> _EXERCISE BRIEF_
Reproduce the records below line for line, beginning at the first line and stopping after the line that contains "from debug: debug -> emtpy".

(Dataset entries)
****************************************

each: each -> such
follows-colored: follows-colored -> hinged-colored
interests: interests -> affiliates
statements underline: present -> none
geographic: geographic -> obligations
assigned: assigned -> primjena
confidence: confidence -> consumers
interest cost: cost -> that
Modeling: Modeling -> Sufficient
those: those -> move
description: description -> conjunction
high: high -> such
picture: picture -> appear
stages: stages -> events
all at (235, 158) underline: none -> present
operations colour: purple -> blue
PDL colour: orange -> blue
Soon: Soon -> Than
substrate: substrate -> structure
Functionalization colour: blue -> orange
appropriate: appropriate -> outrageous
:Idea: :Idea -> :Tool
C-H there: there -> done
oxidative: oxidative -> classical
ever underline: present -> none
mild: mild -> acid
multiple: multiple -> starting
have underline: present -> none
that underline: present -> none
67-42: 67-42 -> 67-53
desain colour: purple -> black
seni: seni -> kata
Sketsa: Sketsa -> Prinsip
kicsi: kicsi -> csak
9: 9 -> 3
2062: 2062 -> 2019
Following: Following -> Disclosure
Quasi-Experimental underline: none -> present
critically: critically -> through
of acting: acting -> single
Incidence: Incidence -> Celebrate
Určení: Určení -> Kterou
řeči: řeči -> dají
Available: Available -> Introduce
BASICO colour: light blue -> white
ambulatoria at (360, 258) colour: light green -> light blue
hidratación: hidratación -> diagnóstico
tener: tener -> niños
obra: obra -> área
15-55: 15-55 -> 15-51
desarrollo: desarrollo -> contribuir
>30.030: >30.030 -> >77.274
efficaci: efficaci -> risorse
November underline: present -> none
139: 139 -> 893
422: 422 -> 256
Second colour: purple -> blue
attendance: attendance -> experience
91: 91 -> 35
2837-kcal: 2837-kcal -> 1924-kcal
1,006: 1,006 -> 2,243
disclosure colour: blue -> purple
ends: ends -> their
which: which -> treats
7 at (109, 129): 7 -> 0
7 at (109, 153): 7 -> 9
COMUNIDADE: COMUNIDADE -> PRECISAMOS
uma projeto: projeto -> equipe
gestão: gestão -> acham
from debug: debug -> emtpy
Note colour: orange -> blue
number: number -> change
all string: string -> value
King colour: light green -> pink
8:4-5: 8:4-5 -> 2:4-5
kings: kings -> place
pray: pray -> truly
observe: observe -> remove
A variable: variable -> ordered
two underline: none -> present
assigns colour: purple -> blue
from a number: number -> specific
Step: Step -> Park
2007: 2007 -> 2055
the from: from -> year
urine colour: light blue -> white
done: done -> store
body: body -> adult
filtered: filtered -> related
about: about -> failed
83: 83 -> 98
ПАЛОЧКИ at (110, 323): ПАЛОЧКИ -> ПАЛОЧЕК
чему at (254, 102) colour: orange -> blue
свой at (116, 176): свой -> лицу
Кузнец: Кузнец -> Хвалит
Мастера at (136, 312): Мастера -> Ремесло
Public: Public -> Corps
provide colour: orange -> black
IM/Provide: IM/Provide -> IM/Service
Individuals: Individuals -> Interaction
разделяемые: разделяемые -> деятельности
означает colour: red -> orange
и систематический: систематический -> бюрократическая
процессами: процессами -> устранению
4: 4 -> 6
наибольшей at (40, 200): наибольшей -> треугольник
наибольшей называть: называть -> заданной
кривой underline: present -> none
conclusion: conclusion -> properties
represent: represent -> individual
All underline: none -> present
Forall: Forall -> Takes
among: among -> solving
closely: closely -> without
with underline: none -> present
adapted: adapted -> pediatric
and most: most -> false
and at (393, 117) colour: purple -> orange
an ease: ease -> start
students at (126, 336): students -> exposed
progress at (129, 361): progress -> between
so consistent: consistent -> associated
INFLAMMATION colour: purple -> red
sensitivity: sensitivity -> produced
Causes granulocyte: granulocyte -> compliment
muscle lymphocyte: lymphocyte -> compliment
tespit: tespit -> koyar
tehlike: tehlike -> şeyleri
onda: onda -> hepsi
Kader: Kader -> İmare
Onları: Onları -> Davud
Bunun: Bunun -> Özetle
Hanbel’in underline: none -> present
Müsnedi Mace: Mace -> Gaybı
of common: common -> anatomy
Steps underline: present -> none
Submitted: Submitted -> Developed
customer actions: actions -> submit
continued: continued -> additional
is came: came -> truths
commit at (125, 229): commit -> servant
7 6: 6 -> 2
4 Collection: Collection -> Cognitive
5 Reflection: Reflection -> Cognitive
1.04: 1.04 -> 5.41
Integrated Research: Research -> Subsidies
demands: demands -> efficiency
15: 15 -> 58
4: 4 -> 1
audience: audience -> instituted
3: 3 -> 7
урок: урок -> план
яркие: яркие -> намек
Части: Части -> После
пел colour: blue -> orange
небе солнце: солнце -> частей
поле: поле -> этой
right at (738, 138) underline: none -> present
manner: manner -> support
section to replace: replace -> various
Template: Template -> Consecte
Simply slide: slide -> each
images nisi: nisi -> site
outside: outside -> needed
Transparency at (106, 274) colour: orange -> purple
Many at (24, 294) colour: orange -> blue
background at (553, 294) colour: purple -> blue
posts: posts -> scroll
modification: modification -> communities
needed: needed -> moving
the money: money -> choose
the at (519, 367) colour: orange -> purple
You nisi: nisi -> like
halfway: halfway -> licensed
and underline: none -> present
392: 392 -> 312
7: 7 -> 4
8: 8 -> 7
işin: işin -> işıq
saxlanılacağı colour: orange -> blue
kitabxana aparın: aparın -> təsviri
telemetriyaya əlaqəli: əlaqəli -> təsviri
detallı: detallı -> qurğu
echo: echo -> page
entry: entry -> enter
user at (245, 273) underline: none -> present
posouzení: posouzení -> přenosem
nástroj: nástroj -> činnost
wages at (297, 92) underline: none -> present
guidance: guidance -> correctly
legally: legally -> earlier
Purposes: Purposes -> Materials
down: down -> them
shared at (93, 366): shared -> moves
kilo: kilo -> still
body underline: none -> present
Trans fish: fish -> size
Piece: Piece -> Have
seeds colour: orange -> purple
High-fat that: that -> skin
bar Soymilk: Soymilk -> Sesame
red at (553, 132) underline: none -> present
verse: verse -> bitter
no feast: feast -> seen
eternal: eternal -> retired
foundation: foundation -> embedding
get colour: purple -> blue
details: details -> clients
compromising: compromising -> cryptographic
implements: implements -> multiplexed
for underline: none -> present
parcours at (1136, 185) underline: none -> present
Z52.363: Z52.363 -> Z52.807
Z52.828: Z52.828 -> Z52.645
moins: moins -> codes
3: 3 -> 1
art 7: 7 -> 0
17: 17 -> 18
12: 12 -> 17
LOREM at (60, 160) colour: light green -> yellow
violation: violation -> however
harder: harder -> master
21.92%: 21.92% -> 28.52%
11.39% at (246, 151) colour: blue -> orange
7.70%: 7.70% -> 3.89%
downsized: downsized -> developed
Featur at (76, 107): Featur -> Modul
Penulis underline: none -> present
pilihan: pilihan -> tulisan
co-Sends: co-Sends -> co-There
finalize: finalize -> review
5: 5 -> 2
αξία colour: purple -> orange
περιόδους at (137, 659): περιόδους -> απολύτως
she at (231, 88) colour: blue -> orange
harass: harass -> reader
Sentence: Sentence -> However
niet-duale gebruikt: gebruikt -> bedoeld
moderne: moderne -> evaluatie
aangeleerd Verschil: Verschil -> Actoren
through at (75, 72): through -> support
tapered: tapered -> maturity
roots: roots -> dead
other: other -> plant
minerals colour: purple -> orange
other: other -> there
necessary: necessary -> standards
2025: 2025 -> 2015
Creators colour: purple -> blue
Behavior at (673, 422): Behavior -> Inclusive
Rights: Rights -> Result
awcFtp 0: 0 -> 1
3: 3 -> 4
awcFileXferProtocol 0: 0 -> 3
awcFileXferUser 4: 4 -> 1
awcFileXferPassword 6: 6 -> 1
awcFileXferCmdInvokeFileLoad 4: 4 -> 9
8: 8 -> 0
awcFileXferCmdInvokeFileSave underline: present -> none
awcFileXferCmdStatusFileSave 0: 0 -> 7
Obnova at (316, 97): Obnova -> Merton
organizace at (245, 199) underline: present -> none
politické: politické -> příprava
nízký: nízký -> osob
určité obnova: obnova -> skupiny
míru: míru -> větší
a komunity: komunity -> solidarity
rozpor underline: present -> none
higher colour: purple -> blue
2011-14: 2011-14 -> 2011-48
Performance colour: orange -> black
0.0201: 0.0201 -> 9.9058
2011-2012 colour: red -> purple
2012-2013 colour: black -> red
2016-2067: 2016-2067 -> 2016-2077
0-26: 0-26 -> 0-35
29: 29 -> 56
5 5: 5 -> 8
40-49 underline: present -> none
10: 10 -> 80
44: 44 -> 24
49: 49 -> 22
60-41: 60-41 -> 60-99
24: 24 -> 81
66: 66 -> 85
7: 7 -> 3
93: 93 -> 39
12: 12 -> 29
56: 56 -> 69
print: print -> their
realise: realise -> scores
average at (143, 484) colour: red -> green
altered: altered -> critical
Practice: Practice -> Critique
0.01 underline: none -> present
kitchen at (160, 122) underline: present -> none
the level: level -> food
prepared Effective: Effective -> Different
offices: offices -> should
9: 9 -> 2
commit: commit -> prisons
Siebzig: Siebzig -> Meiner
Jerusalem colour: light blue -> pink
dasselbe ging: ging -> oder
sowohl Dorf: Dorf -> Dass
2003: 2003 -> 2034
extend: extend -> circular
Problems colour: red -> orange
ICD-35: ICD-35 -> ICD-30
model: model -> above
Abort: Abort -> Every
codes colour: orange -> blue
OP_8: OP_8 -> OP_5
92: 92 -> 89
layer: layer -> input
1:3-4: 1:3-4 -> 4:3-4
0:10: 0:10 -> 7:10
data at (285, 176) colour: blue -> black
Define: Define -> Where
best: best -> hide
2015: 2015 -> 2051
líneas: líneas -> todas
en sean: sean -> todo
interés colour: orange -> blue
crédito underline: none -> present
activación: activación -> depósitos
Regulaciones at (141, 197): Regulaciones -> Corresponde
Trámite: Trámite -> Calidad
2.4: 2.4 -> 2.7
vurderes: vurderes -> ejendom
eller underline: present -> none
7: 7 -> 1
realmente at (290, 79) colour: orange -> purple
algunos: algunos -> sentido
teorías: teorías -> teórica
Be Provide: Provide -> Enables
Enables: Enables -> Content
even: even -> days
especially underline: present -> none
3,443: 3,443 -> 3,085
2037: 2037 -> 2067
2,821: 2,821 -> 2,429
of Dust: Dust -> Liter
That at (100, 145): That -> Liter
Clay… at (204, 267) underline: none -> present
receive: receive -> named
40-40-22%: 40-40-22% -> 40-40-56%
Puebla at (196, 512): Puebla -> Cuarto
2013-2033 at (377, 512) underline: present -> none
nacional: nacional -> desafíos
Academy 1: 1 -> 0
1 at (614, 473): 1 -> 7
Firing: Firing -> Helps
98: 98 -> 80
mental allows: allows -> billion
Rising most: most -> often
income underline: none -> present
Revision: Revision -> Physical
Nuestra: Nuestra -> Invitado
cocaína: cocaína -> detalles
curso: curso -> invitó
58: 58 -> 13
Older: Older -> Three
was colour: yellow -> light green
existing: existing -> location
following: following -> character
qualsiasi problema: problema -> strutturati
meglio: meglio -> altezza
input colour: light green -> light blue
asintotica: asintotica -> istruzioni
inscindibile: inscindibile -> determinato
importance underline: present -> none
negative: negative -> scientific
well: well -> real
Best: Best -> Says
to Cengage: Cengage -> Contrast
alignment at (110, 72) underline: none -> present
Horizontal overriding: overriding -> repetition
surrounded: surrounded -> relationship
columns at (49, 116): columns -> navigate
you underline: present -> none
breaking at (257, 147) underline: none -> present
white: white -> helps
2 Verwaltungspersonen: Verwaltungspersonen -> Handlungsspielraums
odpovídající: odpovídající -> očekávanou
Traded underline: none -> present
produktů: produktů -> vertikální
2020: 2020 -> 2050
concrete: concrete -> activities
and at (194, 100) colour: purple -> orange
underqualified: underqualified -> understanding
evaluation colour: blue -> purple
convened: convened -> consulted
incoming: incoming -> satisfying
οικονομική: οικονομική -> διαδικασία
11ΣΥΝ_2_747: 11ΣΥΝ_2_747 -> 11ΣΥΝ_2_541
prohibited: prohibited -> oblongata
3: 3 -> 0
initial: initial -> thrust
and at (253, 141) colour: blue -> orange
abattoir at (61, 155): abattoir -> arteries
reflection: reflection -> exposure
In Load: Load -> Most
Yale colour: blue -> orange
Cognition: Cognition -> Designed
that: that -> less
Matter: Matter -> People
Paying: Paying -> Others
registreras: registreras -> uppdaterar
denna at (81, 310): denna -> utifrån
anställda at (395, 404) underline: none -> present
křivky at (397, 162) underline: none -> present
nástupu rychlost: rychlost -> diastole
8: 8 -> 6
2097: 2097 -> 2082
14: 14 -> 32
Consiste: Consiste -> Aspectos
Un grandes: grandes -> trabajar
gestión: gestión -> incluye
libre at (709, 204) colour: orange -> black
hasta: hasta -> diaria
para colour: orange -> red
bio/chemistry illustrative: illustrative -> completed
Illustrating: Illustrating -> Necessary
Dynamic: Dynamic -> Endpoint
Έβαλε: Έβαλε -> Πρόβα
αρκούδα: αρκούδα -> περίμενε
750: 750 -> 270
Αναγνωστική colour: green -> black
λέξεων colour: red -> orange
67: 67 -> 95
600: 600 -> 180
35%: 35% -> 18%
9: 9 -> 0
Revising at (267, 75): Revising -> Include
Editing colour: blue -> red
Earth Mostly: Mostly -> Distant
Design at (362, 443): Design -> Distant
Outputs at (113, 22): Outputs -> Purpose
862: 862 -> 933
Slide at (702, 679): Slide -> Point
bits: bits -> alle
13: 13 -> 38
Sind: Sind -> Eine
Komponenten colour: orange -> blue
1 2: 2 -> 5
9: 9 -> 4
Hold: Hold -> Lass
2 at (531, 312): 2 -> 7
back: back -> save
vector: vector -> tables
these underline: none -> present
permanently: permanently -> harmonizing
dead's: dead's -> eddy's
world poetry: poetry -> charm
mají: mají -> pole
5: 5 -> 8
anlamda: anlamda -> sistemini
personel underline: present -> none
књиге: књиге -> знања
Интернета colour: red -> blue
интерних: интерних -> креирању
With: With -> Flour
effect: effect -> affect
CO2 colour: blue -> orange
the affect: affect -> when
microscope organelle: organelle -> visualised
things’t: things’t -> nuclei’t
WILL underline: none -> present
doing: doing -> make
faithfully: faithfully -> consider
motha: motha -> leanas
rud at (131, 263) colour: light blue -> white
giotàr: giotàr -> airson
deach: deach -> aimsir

****************************************

> _THE RESPONSE_
each: each -> such
follows-colored: follows-colored -> hinged-colored
interests: interests -> affiliates
statements underline: present -> none
geographic: geographic -> obligations
assigned: assigned -> primjena
confidence: confidence -> consumers
interest cost: cost -> that
Modeling: Modeling -> Sufficient
those: those -> move
description: description -> conjunction
high: high -> such
picture: picture -> appear
stages: stages -> events
all at (235, 158) underline: none -> present
operations colour: purple -> blue
PDL colour: orange -> blue
Soon: Soon -> Than
substrate: substrate -> structure
Functionalization colour: blue -> orange
appropriate: appropriate -> outrageous
:Idea: :Idea -> :Tool
C-H there: there -> done
oxidative: oxidative -> classical
ever underline: present -> none
mild: mild -> acid
multiple: multiple -> starting
have underline: present -> none
that underline: present -> none
67-42: 67-42 -> 67-53
desain colour: purple -> black
seni: seni -> kata
Sketsa: Sketsa -> Prinsip
kicsi: kicsi -> csak
9: 9 -> 3
2062: 2062 -> 2019
Following: Following -> Disclosure
Quasi-Experimental underline: none -> present
critically: critically -> through
of acting: acting -> single
Incidence: Incidence -> Celebrate
Určení: Určení -> Kterou
řeči: řeči -> dají
Available: Available -> Introduce
BASICO colour: light blue -> white
ambulatoria at (360, 258) colour: light green -> light blue
hidratación: hidratación -> diagnóstico
tener: tener -> niños
obra: obra -> área
15-55: 15-55 -> 15-51
desarrollo: desarrollo -> contribuir
>30.030: >30.030 -> >77.274
efficaci: efficaci -> risorse
November underline: present -> none
139: 139 -> 893
422: 422 -> 256
Second colour: purple -> blue
attendance: attendance -> experience
91: 91 -> 35
2837-kcal: 2837-kcal -> 1924-kcal
1,006: 1,006 -> 2,243
disclosure colour: blue -> purple
ends: ends -> their
which: which -> treats
7 at (109, 129): 7 -> 0
7 at (109, 153): 7 -> 9
COMUNIDADE: COMUNIDADE -> PRECISAMOS
uma projeto: projeto -> equipe
gestão: gestão -> acham
from debug: debug -> emtpy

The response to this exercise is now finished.